Work item →
In the entries that follow, which lines hold the string "сексуальной"? List them.

Records provided →
========================================================================

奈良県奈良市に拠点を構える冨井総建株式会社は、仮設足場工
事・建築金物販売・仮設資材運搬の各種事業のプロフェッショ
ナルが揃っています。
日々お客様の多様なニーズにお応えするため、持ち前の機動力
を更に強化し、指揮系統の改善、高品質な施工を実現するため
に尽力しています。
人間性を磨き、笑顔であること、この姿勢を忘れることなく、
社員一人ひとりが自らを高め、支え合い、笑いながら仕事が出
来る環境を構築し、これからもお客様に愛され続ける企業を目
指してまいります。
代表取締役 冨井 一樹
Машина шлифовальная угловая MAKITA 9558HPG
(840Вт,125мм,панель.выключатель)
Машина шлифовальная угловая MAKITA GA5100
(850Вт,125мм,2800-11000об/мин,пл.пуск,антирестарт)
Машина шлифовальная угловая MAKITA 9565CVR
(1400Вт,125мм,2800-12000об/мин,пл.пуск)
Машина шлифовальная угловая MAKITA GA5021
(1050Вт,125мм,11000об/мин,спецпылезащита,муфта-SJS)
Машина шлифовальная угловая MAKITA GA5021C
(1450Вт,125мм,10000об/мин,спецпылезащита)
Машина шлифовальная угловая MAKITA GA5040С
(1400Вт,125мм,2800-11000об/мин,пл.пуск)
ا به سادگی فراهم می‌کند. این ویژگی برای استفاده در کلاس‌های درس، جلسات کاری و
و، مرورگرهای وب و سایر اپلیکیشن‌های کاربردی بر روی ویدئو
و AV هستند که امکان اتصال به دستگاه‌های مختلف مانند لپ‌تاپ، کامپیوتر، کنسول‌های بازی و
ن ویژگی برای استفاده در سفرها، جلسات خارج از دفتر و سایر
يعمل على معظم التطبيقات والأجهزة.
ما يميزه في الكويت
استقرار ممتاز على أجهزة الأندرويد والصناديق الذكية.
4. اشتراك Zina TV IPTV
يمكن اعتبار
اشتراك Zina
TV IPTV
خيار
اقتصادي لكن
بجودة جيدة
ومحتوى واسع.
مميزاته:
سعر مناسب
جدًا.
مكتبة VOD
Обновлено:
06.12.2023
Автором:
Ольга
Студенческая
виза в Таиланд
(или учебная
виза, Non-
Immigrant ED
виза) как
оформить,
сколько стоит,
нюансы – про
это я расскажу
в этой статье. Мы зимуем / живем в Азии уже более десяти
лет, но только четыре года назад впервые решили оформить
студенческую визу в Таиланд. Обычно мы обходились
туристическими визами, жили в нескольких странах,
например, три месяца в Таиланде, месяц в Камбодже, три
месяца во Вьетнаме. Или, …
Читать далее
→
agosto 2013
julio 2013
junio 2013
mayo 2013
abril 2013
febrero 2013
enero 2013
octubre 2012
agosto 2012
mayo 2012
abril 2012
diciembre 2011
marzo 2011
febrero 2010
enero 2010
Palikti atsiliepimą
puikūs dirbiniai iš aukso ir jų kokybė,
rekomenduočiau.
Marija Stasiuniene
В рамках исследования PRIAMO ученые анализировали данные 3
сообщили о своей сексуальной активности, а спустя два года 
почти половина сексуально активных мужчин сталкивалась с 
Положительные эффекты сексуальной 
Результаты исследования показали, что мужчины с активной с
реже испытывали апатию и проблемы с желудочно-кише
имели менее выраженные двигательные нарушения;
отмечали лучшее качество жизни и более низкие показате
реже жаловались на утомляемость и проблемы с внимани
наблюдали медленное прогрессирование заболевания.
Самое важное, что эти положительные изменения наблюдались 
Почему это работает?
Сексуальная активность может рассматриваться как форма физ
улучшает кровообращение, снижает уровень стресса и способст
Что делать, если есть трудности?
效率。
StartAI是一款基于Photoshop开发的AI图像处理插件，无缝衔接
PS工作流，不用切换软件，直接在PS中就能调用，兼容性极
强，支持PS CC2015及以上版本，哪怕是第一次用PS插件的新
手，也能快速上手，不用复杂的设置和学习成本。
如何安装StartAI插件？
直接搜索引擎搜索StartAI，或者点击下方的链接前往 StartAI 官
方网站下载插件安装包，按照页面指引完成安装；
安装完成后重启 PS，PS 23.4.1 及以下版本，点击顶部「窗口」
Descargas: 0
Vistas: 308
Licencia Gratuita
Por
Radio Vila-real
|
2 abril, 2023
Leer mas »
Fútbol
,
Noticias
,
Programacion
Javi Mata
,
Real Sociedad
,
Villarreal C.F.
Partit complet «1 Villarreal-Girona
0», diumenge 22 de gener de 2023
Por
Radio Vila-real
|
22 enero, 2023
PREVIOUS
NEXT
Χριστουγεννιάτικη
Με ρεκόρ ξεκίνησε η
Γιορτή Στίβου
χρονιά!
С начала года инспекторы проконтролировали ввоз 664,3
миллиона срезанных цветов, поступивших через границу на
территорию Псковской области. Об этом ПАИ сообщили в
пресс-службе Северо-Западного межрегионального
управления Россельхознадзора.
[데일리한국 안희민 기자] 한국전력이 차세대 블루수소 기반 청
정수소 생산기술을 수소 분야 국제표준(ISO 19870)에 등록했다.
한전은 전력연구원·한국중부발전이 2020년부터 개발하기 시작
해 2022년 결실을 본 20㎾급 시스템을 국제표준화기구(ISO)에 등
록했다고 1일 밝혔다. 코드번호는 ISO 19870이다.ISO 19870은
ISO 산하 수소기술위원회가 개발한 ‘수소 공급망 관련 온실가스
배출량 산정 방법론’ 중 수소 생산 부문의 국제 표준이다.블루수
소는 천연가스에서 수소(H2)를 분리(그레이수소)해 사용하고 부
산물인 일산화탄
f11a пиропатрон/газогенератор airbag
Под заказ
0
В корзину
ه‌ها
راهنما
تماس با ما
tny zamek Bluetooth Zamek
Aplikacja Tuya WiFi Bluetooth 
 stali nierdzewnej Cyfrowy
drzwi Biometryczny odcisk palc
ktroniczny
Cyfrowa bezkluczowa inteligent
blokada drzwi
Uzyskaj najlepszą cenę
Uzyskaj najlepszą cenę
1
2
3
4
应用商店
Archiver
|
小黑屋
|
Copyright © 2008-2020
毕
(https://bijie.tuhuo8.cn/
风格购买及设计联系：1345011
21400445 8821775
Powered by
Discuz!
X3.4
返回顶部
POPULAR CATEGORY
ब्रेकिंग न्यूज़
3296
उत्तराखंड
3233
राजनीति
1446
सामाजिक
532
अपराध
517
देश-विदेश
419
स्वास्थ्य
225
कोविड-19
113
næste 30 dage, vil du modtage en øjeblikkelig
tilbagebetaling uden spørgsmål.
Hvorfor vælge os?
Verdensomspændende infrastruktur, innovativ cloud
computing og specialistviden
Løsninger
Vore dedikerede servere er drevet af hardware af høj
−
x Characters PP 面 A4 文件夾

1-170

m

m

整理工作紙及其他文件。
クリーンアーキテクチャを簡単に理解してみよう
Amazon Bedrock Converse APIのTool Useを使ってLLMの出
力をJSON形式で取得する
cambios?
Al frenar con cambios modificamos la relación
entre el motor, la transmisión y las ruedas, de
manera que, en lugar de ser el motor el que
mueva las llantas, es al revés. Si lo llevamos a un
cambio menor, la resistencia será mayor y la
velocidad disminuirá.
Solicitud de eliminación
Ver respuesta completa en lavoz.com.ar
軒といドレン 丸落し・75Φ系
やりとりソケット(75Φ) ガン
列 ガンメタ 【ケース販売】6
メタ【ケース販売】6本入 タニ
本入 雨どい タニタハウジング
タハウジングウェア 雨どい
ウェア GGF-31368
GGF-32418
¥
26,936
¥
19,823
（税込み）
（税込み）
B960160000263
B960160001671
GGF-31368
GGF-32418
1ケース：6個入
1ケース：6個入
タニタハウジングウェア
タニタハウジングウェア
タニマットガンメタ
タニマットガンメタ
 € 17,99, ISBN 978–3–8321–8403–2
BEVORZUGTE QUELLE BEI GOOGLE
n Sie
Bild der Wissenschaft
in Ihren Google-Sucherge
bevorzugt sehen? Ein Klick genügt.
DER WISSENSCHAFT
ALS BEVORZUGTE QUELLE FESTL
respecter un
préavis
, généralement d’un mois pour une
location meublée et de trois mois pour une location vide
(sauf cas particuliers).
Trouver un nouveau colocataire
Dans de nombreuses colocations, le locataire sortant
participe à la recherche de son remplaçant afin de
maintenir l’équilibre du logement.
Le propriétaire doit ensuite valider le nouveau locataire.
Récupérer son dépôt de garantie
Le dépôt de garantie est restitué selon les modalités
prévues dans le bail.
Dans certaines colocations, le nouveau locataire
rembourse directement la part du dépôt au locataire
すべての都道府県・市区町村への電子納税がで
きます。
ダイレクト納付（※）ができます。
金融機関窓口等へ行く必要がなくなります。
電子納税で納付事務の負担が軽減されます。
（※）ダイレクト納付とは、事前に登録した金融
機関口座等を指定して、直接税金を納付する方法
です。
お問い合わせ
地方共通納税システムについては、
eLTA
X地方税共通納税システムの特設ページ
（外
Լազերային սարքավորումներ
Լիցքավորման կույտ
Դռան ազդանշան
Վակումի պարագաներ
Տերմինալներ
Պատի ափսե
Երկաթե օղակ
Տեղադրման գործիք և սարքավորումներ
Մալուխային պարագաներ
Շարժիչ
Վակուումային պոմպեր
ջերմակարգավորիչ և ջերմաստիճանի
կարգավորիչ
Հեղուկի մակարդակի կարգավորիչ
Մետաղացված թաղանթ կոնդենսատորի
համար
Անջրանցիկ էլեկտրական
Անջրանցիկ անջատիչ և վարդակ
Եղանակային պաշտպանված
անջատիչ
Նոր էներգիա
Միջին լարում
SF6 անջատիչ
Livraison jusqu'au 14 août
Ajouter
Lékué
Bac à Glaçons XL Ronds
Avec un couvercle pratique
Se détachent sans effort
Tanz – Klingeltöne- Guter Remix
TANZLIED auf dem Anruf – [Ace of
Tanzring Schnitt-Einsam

========================================================================

Exercise response →
сообщили о своей сексуальной активности, а спустя два года 
Положительные эффекты сексуальной 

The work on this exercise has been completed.